BACKGROUND: Randomised clinical trials with a factorial design may assess the effects of multiple interventions in the same population. Factorial trials are carried out under the assumption that the trial interventions have no interactions on outcomes. Here, we present a protocol for a simulation study investigating the consequences of different levels of interactions between the trial interventions on outcomes for the future 2×2×2 factorial designed randomised clinical Sedation, TEmperature, and Pressure after Cardiac Arrest and REsuscitation (STEPCARE) trial in comatose patients after out-of-hospital cardiac arrest. METHODS: By simulating a multisite trial with 50 sites and 3278 participants, and a presumed six-month all-cause mortality of 60% in the control population, we will investigate the validity of the trial results with different levels of interaction effects on the outcome.

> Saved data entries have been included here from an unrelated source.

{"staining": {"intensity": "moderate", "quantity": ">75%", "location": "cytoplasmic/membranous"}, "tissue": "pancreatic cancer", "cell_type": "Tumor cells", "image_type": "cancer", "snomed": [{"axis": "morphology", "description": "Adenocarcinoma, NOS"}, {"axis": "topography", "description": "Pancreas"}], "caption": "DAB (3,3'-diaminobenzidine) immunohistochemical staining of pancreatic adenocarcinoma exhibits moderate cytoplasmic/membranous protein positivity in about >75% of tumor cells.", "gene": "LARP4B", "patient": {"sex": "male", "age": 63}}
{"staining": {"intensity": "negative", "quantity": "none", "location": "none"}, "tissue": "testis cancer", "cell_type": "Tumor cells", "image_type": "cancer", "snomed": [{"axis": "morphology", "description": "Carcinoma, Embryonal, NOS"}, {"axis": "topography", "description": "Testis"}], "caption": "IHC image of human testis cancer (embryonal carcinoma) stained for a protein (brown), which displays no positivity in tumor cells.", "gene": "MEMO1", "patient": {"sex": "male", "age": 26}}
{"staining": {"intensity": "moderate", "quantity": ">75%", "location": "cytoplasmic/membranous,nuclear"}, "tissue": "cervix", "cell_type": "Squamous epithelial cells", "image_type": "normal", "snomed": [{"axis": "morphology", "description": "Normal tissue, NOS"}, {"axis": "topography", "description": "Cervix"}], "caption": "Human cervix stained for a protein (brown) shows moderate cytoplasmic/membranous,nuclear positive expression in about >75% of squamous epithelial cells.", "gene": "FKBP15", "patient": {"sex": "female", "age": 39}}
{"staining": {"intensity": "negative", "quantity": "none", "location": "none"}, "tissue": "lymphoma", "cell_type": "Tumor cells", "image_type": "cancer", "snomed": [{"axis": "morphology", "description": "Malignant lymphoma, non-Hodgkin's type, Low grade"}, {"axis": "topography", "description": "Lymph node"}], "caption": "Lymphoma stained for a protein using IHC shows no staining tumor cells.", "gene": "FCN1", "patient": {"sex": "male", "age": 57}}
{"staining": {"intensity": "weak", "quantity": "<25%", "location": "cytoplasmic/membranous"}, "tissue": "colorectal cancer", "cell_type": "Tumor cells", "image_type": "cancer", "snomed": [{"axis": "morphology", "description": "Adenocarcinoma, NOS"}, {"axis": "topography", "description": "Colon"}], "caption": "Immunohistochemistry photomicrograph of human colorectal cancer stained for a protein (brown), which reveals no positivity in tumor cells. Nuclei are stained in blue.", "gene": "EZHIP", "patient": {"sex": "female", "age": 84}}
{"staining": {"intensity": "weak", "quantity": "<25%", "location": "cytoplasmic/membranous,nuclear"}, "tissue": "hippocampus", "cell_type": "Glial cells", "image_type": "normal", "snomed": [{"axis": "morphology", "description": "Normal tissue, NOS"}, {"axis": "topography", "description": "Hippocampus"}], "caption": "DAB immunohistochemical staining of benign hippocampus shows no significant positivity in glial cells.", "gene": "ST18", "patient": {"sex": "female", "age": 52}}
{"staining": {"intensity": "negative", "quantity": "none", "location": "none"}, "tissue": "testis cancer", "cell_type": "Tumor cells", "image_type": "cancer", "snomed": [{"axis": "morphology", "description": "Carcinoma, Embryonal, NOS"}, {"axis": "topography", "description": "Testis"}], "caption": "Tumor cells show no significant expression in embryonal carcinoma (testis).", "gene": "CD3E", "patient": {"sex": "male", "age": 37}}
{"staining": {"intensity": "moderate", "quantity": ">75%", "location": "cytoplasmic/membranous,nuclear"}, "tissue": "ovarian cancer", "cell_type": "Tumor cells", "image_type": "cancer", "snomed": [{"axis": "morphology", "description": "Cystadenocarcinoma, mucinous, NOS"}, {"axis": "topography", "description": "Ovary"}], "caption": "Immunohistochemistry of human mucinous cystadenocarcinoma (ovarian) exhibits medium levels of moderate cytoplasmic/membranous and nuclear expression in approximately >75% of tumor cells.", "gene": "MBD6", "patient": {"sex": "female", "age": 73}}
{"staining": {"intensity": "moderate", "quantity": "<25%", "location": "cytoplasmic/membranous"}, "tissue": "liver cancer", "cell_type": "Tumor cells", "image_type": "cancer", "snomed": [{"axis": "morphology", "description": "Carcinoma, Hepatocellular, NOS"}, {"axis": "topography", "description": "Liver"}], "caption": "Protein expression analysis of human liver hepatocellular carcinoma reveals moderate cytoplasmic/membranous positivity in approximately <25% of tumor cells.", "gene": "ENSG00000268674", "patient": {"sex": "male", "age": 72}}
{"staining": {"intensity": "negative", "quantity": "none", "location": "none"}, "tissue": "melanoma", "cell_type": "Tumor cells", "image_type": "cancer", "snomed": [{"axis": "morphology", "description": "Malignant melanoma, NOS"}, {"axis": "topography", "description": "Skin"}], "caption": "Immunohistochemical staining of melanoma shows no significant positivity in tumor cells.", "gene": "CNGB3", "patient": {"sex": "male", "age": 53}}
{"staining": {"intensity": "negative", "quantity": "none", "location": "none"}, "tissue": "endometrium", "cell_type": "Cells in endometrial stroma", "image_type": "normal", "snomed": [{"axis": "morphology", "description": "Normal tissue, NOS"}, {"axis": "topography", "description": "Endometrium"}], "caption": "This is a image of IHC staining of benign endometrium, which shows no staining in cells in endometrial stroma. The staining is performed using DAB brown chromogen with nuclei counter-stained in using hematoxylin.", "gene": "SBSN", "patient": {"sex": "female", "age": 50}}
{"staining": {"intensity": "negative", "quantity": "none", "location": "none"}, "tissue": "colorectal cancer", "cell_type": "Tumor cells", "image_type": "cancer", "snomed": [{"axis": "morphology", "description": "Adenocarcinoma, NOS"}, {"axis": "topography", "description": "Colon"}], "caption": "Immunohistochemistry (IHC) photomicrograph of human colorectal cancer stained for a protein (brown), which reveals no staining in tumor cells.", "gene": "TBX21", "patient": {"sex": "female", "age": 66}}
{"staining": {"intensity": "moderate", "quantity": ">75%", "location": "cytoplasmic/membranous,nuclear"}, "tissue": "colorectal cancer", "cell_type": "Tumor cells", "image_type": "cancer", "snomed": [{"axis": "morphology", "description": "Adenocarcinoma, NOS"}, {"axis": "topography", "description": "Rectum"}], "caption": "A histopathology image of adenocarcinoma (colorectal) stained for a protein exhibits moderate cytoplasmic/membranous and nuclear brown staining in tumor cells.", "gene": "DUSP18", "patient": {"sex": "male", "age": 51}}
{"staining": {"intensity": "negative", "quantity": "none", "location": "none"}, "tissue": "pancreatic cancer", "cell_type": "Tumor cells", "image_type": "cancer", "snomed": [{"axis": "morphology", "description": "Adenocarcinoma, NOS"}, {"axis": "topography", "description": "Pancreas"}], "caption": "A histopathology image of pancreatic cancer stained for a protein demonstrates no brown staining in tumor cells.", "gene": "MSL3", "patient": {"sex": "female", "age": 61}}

The primary simulation outcome of the study is the risks of type-1 and type-2 errors in the simulated scenarios, i.e. at what level of interaction is the desired alpha and beta level exceeded. When keeping the overall risk of type-1 errors ≤ 5% and the risk of type-2 errors ≤ 10%, we will quantify the maximum interaction effect we can accept if the planned sample size is increased by 5% to take into account possible interaction between the trial interventions. Secondly, we will assess how interaction effects influence the minimal detectable difference we may confirm or reject to take into account 5% (small interaction effect), 10% (moderate), or 15% (large) positive interactions in simulations with no 'true' intervention effect (type-1 errors) and small (5%), moderate (10%), or large negative interactions (15%) in simulations with 'true' intervention effects (type-2 errors). Moreover, we will investigate how much the sample size must be increased to account for a small, moderate, or large interaction effects. DISCUSSION: This protocol for a simulation study will inform the design of a 2×2×2 factorial randomised clinical trial of how potential interactions between the assessed interventions might affect conclusions. Protocolising this simulation study is important to ensure valid and unbiased results. TRIAL REGISTRATION: Not relevant.